Foraging is searching for wild food resources. It affects an animal's fitness because it plays an important role in an animal's ability to survive and reproduce. Foraging theory is a branch of behavioral ecology that studies the foraging behavior of animals in response to the environment where the animal lives.
Behavioral ecologists use economic models to understand foraging; many of these models are a type of optimality model. Thus foraging theory is discussed in terms of optimizing a payoff from a foraging decision. The payoff for many of these models is the amount of energy an animal receives per unit time, more specifically, the highest ratio of energetic gain to cost while foraging. Foraging theory predicts that the decisions that maximize energy per unit time and thus deliver the highest payoff will be selected for and persist. Key words used to describe foraging behavior include resources, the elements necessary for survival and reproduction which have a limited supply, predator, any organism that consumes others, and prey, an organism that is eaten in part or whole by another.
Behavioral ecologists first tackled this topic in the 1960s and 1970s. Their goal was to quantify and formalize a set of models to test their null hypothesis that animals forage randomly. Important contributions to foraging theory have been made by:
Several factors affect an animal's ability to forage and acquire profitable resources.
Learning is defined as an adaptive change or modification of a behavior based on a previous experience. Since an animal's environment is constantly changing, the ability to adjust foraging behavior is essential for maximization of fitness. Studies in social insects have shown that there is a significant correlation between learning and foraging performance.
In nonhuman primates, young individuals learn foraging behavior from their peers and elders by watching other group members forage and by copying their behavior.

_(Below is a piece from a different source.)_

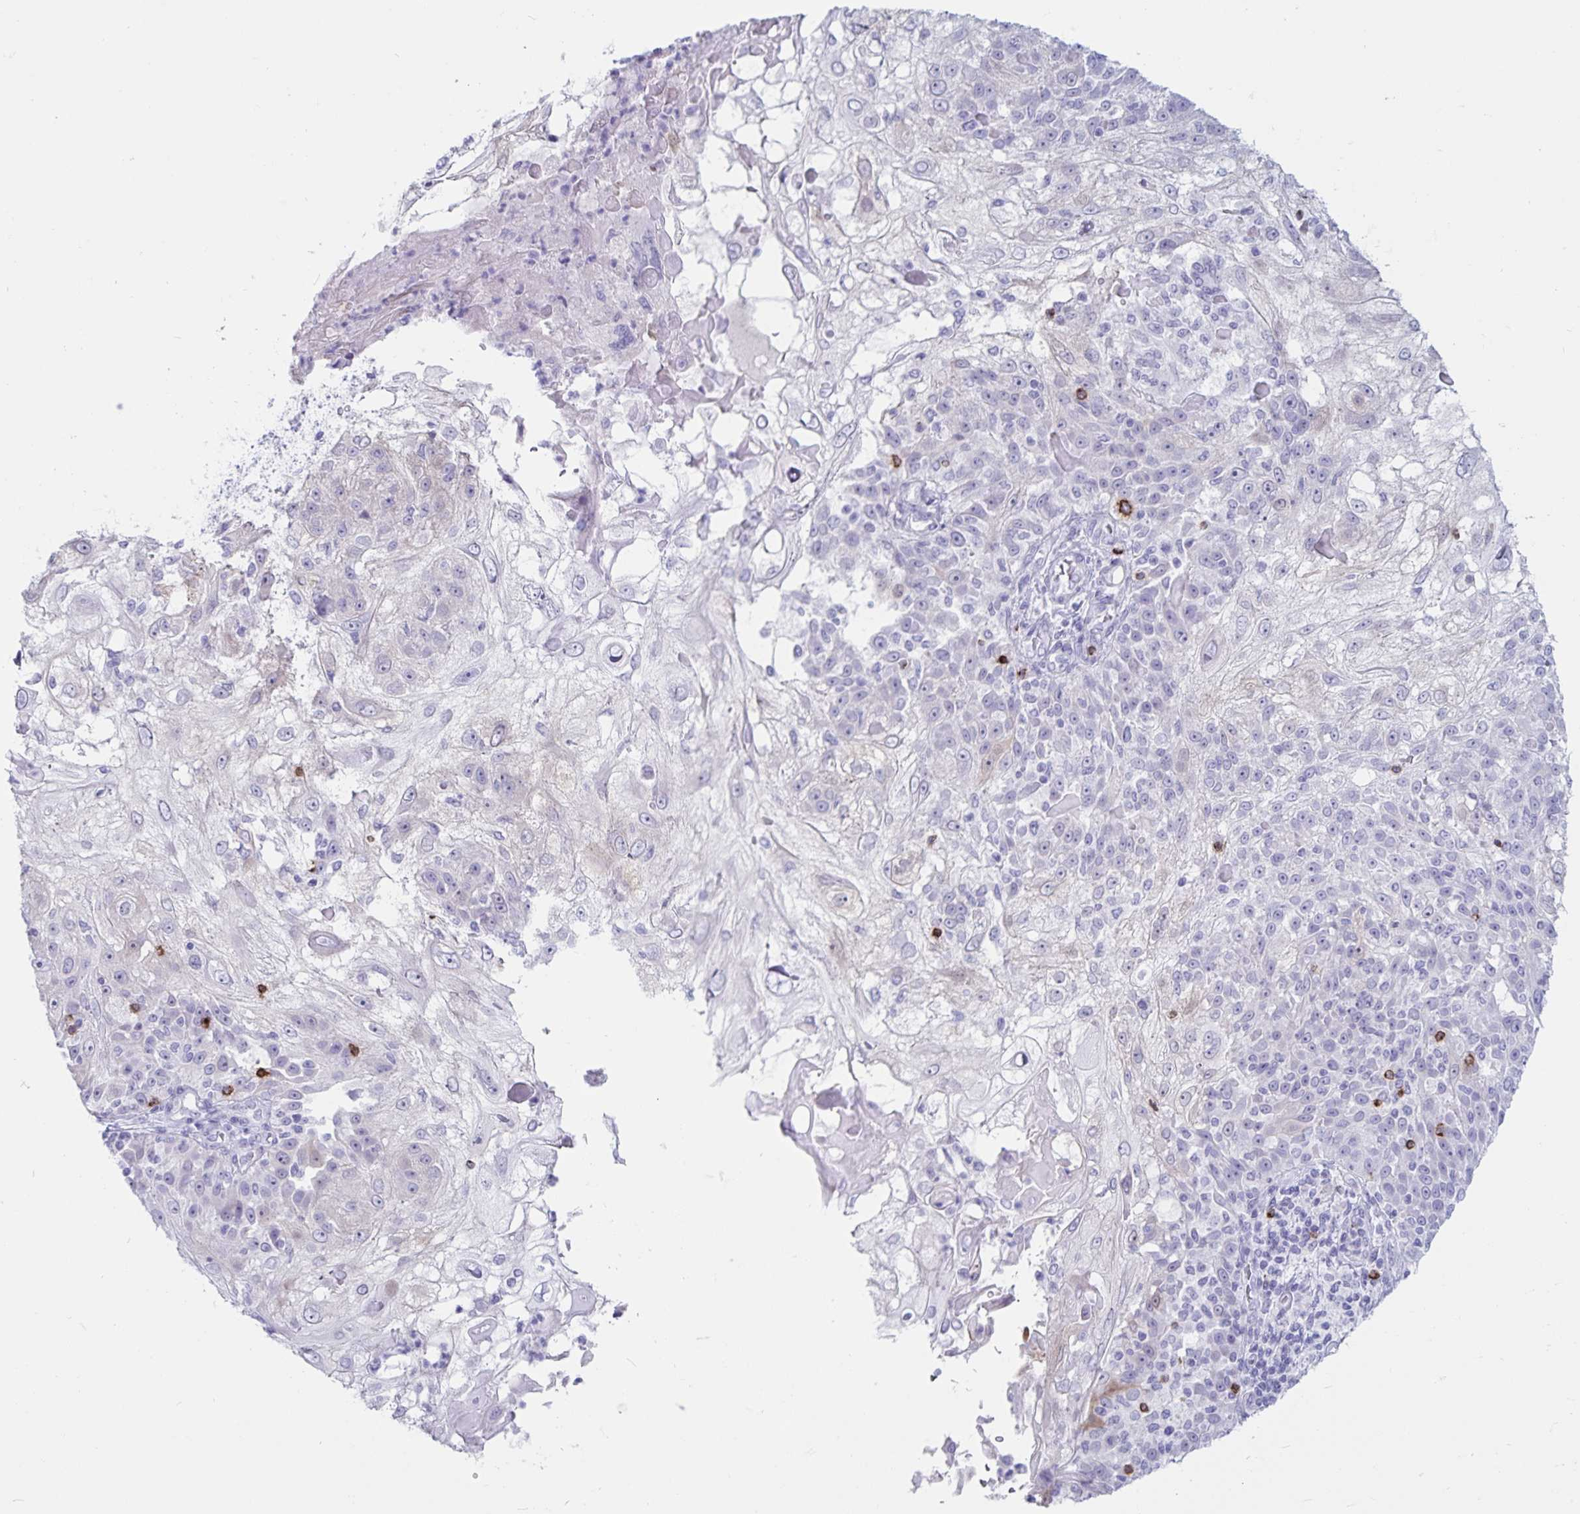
{"staining": {"intensity": "negative", "quantity": "none", "location": "none"}, "tissue": "skin cancer", "cell_type": "Tumor cells", "image_type": "cancer", "snomed": [{"axis": "morphology", "description": "Normal tissue, NOS"}, {"axis": "morphology", "description": "Squamous cell carcinoma, NOS"}, {"axis": "topography", "description": "Skin"}], "caption": "Immunohistochemistry (IHC) histopathology image of neoplastic tissue: skin squamous cell carcinoma stained with DAB exhibits no significant protein staining in tumor cells. (DAB immunohistochemistry (IHC), high magnification).", "gene": "GNLY", "patient": {"sex": "female", "age": 83}}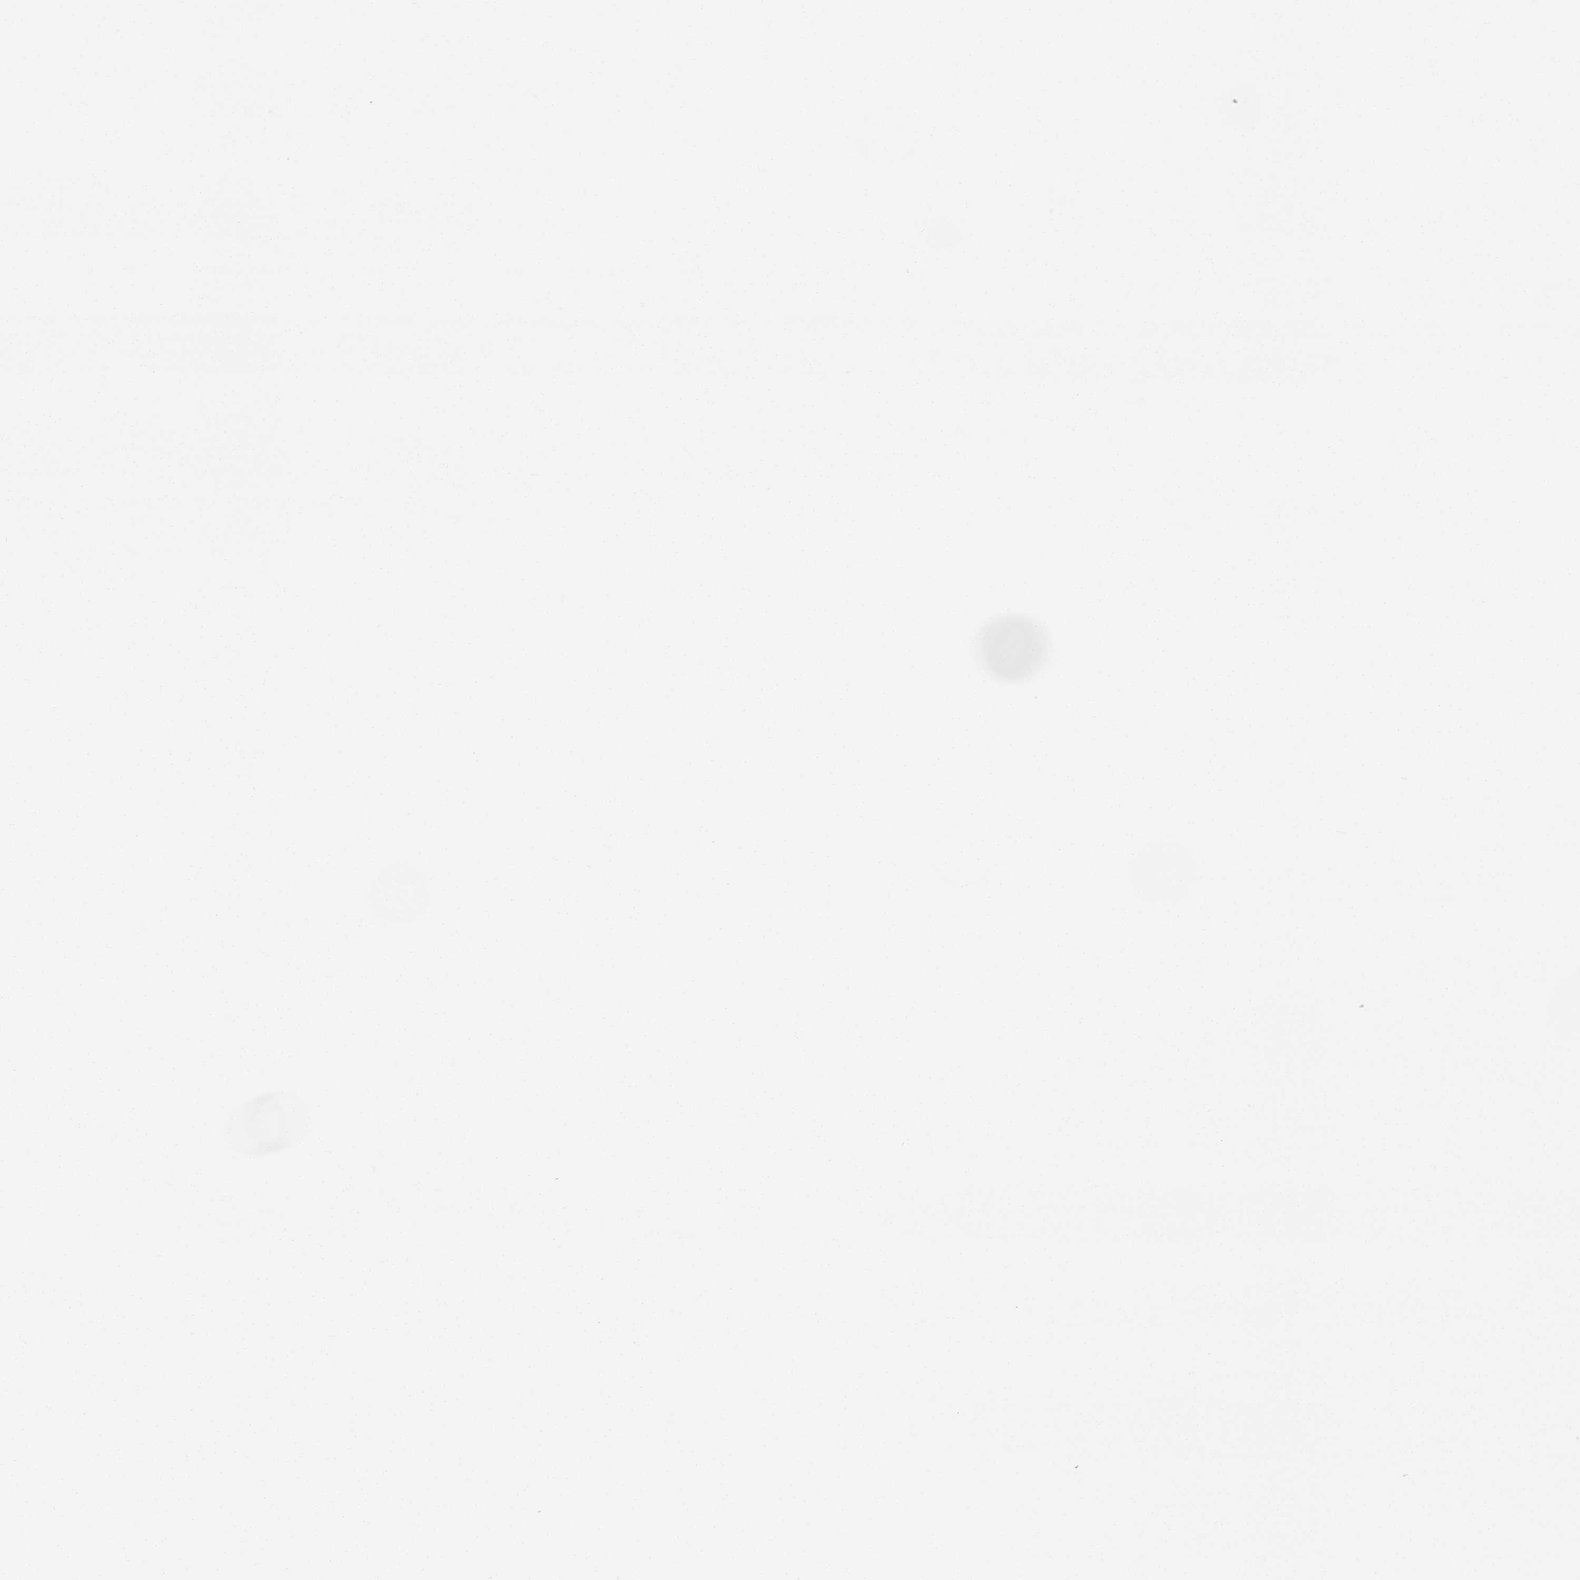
{"staining": {"intensity": "negative", "quantity": "none", "location": "none"}, "tissue": "parathyroid gland", "cell_type": "Glandular cells", "image_type": "normal", "snomed": [{"axis": "morphology", "description": "Normal tissue, NOS"}, {"axis": "topography", "description": "Parathyroid gland"}], "caption": "DAB (3,3'-diaminobenzidine) immunohistochemical staining of benign human parathyroid gland shows no significant positivity in glandular cells.", "gene": "NQO1", "patient": {"sex": "female", "age": 56}}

Observing and learning from other members of the group ensure that the younger members of the group learn what is safe to eat and become proficient foragers.
One measure of learning is 'foraging innovation'—an animal consuming new food, or using a new foraging technique in response to their dynamic living environment. Foraging innovation is considered learning because it involves behavioral plasticity on the animal's part. The animal recognizes the need to come up with a new foraging strategy and introduce something it has never used before to maximize his or her fitness (survival). Forebrain size has been associated with learning behavior. Animals with larger brain sizes are expected to learn better. A higher ability to innovate has been linked to larger forebrain sizes in North American and British Isle birds according to Lefebvre et al. (1997). In this study, bird orders that contained individuals with larger forebrain sizes displayed a higher amount of foraging innovation. Examples of innovations recorded in birds include following tractors and eating frogs or other insects killed by it and using swaying trees to catch their prey.